_TASK REQUIREMENTS_.
Below is a set of records; reproduce them exactly without their pictures.

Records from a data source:
_ _ _

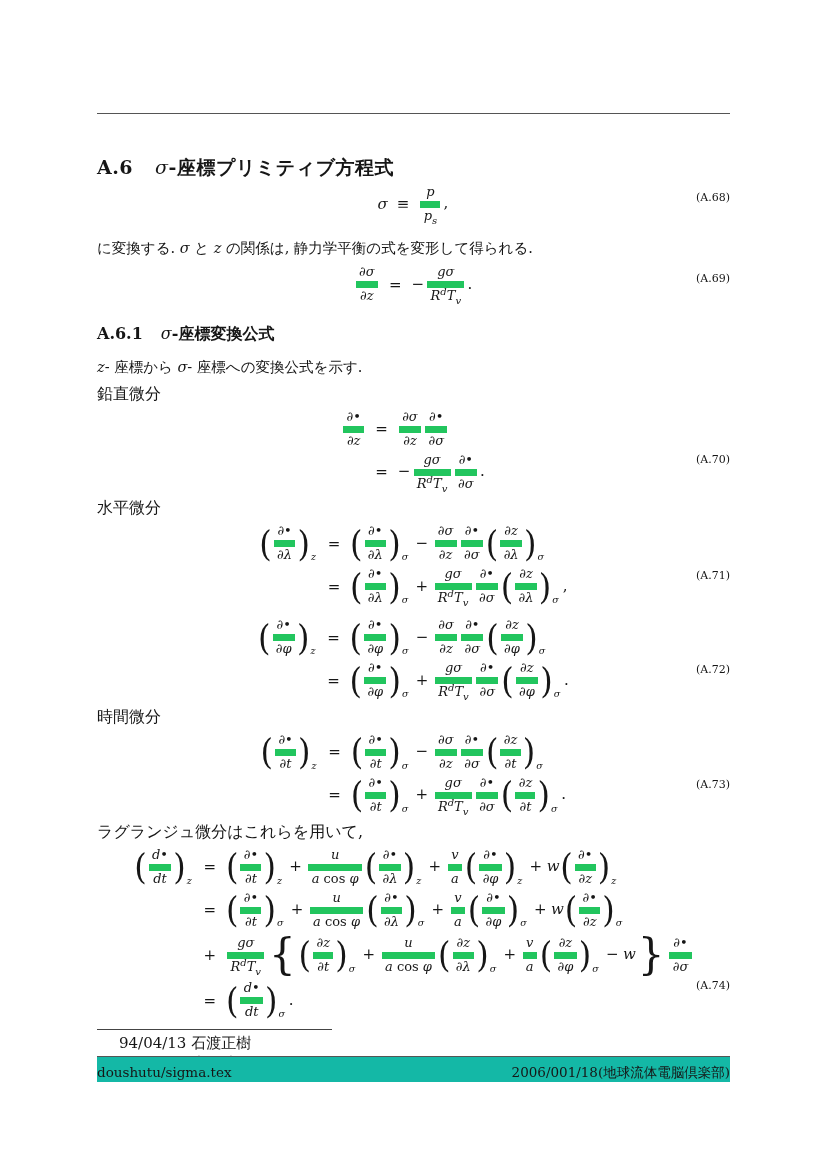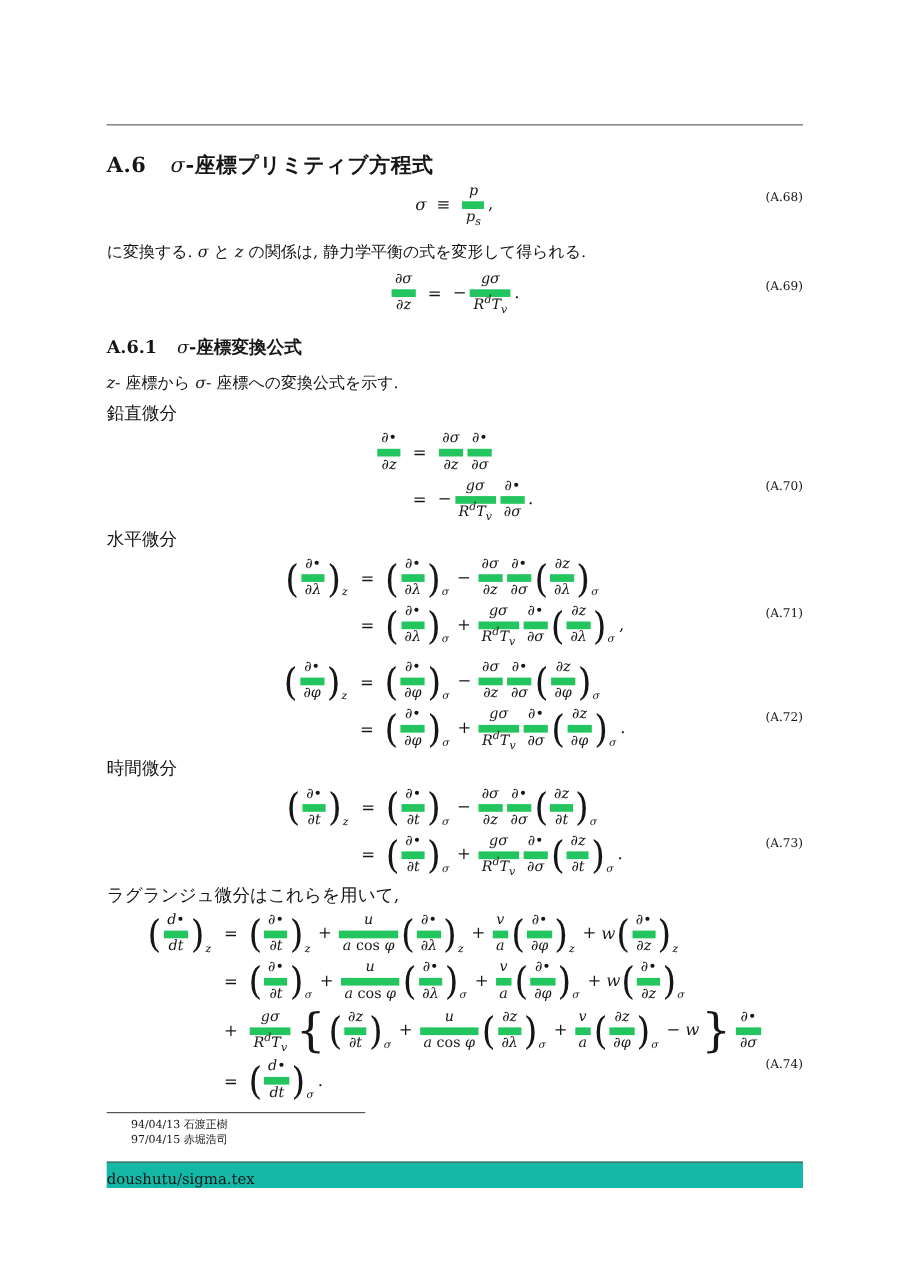--- a/index.html
+++ b/index.html
@@ -11,7 +11,7 @@
   .page{position:absolute;left:97px;top:0;width:633px;}
   .rule{border:0;border-top:1.5px solid #555;margin:0;}
   .toprule{margin-top:113px;}
-  .h1{margin-top:23px;font-size:19px;font-weight:bold;letter-spacing:.5px;}
+  .h1{margin-top:41px;font-size:19px;font-weight:bold;letter-spacing:.5px;}
   .h1 .hnum{margin-right:22px;}
   .h2{margin-top:18px;font-size:16px;font-weight:bold;}
   .h2 .hnum{margin-right:18px;}

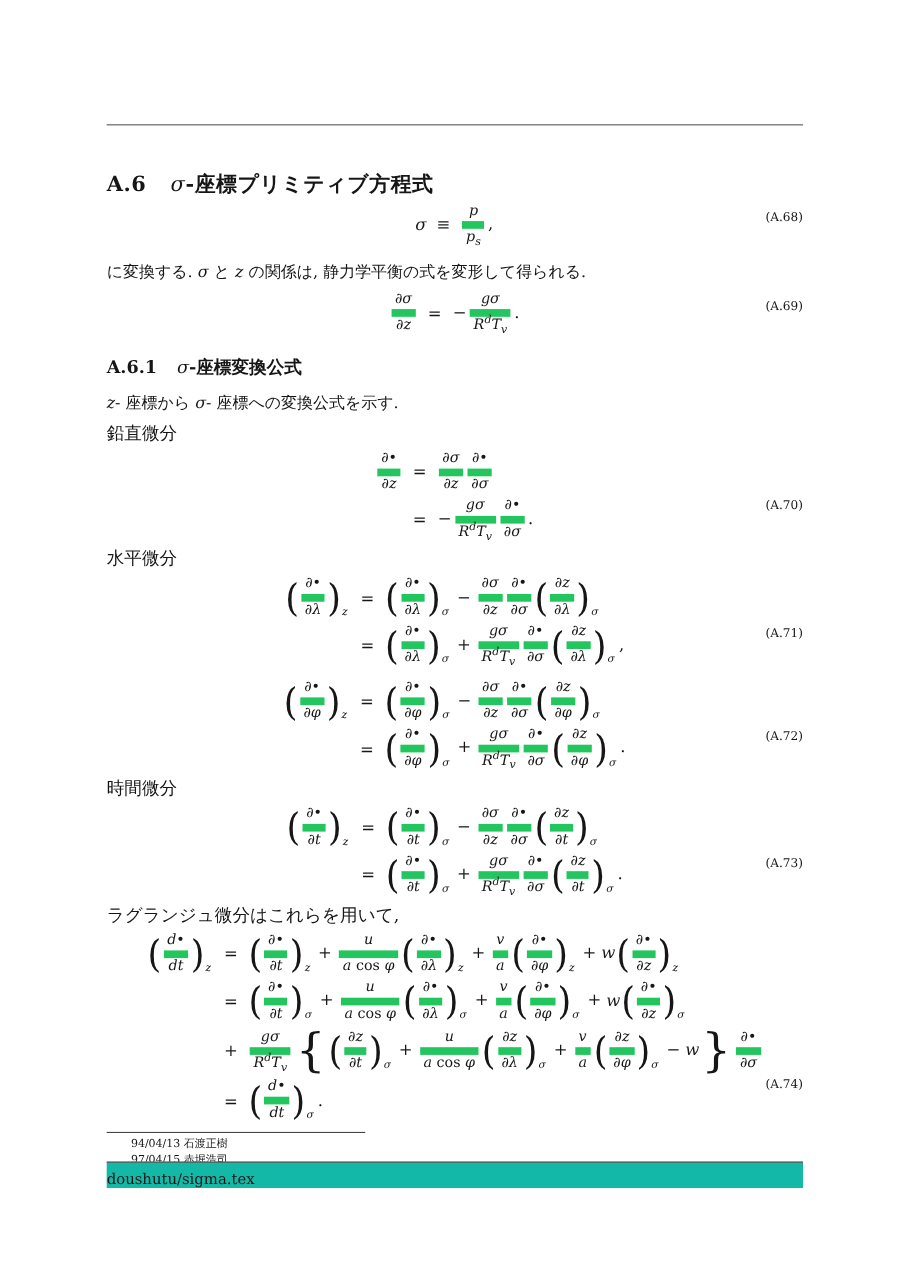--- a/index.html
+++ b/index.html
@@ -47,7 +47,7 @@
   .eq-a73{margin-top:2px;}
   .eq-a74{margin-top:2px;}
   .fnrule{width:235px;border:0;border-top:1px solid #444;margin:7px 0 4px 0;}
-  .fnline{font-size:10px;line-height:1.32;padding-left:22px;}
+  .fnline{font-size:15px;line-height:1.32;padding-left:22px;}
   .footer{
     position:absolute;left:97px;top:1056px;width:633px;background:#14b8a6;
     border-top:1.5px solid #555;padding-top:7px;

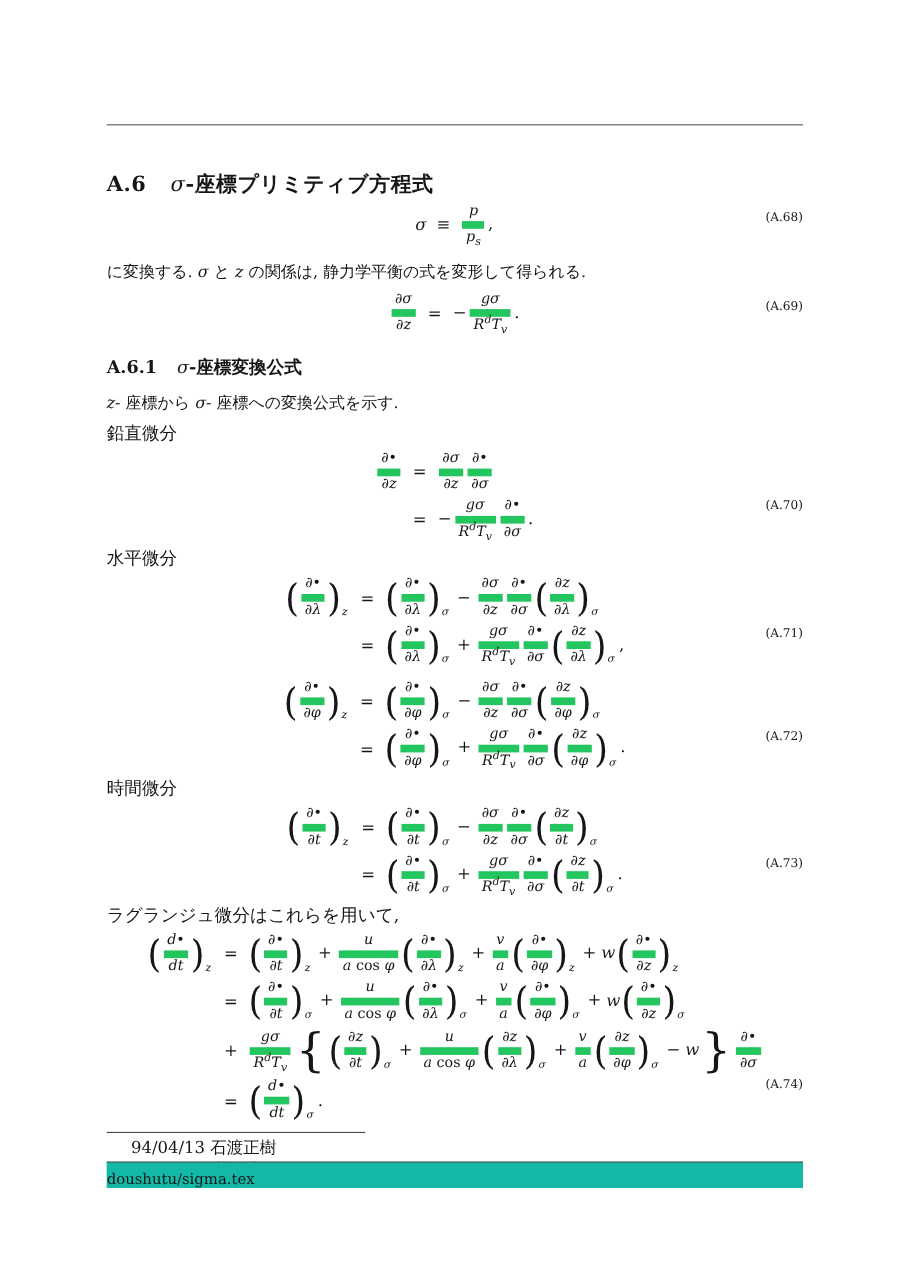--- a/index.html
+++ b/index.html
@@ -346,6 +346,7 @@
 
 <div class="footer">
   <span>doushutu/sigma.tex</span>
+  <span>2006/001/18(地球流体電脳倶楽部)</span>
 </div>
 
 </body></html>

_ _ _

_SOLUTION TO THIS PROBLEM_.
--- a/index.html
+++ b/index.html
@@ -11,7 +11,7 @@
   .page{position:absolute;left:97px;top:0;width:633px;}
   .rule{border:0;border-top:1.5px solid #555;margin:0;}
   .toprule{margin-top:113px;}
-  .h1{margin-top:23px;font-size:19px;font-weight:bold;letter-spacing:.5px;}
+  .h1{margin-top:41px;font-size:19px;font-weight:bold;letter-spacing:.5px;}
   .h1 .hnum{margin-right:22px;}
   .h2{margin-top:18px;font-size:16px;font-weight:bold;}
   .h2 .hnum{margin-right:18px;}

--- a/index.html
+++ b/index.html
@@ -47,7 +47,7 @@
   .eq-a73{margin-top:2px;}
   .eq-a74{margin-top:2px;}
   .fnrule{width:235px;border:0;border-top:1px solid #444;margin:7px 0 4px 0;}
-  .fnline{font-size:10px;line-height:1.32;padding-left:22px;}
+  .fnline{font-size:15px;line-height:1.32;padding-left:22px;}
   .footer{
     position:absolute;left:97px;top:1056px;width:633px;background:#14b8a6;
     border-top:1.5px solid #555;padding-top:7px;

--- a/index.html
+++ b/index.html
@@ -346,6 +346,7 @@
 
 <div class="footer">
   <span>doushutu/sigma.tex</span>
+  <span>2006/001/18(地球流体電脳倶楽部)</span>
 </div>
 
 </body></html>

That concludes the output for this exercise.